A couple of places offer a meal, drink and folklore show and we did that on our own. I ate alpaca stroganoff, llama kebab and had a taste of guinea pig!!


ARGENTINA

Buenos Aires is a total contrast to Peru. Avenido 9 Julio is the widest in the world and the only street we saw in the city with lane markings. Everywhere else they just seemed to drive where they liked and honked at each other!

For the best views go to the top floor of the Plaza Hotel near the Obelisk on Avenido 9 Julio. You can do that if you’re non-resident. We had lunch up there quite cheaply for such a posh hotel and admired the views. 

Our city tour included La Recoletta where Eva Peron (Evita) is buried. Look for the black Durante family tomb (or follow the tour groups!) but she is actually buried in the ground just outside the tomb. She died only 33 years of age, loved by some and hated by others. You can see the balcony where she addressed the crowds - and the one next door where Madonna sang in the film Evita - at the governmental pink palace in the main May square. Also on the square is the cathedral with the mausoleum of San Martin who was an independence hero. It is guarded and draped with the Argentinian flag.

For shopping try the pedestrianised Florida Street. We picked up some nice things in the colourful La Boca district too - safe by day but not recommended at night. We took a tour of the Teatro Colon (theatre on Avenida 9 Julio) lasting around 1 hour 15 minutes. We got to see the auditorium where an orchestra were rehearsing, the practise rooms where the ballet company were rehearsing, the wardrobe rooms, etc. That cost 7 dollars. The tours in English are roughly every hour from 10 am to 4 pm.

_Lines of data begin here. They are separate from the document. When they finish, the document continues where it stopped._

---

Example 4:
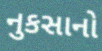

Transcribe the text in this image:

નુકસાનો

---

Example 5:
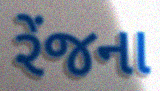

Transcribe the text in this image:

રેંજનાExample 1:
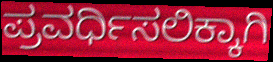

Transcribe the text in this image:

ಪ್ರವರ್ಧಿಸಲಿಕ್ಕಾಗಿ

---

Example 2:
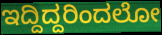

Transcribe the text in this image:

ಇದ್ದಿದ್ದರಿಂದಲೋ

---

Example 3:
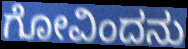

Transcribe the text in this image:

ಗೋವಿಂದನು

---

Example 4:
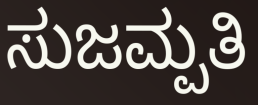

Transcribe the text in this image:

ಸುಜಮ್ಪತಿ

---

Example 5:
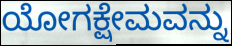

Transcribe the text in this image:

ಯೋಗಕ್ಷೇಮವನ್ನುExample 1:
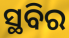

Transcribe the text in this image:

ସ୍ଥବିର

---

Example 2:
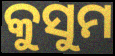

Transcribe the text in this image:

କୁସୁମ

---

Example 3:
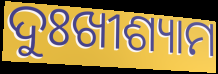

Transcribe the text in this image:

ଦୁଃଖୀଶ୍ୟାମ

Highly recommended is a tango show and we did the Madero Tango show near the harbour. It cost around 65 dollars but well worth it for the food alone. The menu was created by the Argentinian equivalent of Jamie Oliver/Gordon Ramsey and was superb with excellent service and washed down with the best local wine - unlimited! The show included tango dancers and singers and a very good 7 piece band.

URUGUAY

We caught the ferry from Buenos Aires to the historic town of Colonia del Sacramento. The crossing was an hour. We would have liked to visit the capital Montevideo, but that crossing is 2.5 hours each way and the day much too long considering what we had planned around it. Colonia was pretty. We had a guided tour, a three course lunch (at a place we thought the Uruguay equivalent of a Harvester restaurant!), chance to walk on the beach etc. Looked like a nice country from the little we saw.

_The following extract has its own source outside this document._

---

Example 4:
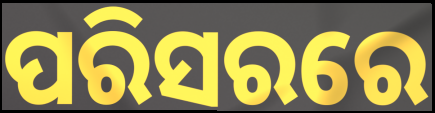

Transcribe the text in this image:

ପରିସରରେ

Had we had time to nip a bit further north I hear the town of Fray Bentos is the most macabre tourist attraction on the continent! We got some extra stamps in our passport that day!


BRAZIL

 Go to Iguassu Falls on the Argentina/Brazil border - definitely my holiday highlight! Unlike Niagara there are around 250 falls depending on rainfall. You can stand so close you get very wet from the spray. The “Devil’s Throat” is the big horseshoe section of water and spectacular. A train runs along the Argentinian side with stops at the best viewing platforms. We took a speedboat ride down the river and got a real soaking as they took us right under one of the thundering falls. The trip cost 40 dollars but was amazing fun and an experience of a lifetime!

Our final destination was Rio. Despite its reputation I felt safer there than anywhere else on our trip. You have to take the cable car up Sugar Loaf Mountain for the super views. And don’t miss the statue of Christ the Redeemer atop Corcovado. There’s the option of cog railway or taxi to the top. Walking isn’t recommended as there have apparently been some muggings. We took a taxi with a couple from our tour so it worked out at 8 dollars per person with the taxi stopping at a couple of view points on the way up. You then catch a lift and an elevator to the base of the statue itself. Be a real tourist and stand in front of him with arms outstretched being a copycat version! We had lunch at an Irish bar off the square in Ipanema and if you’re there on a Sunday there’s a market. We walked the length of Copacabana beach which took around half an hour.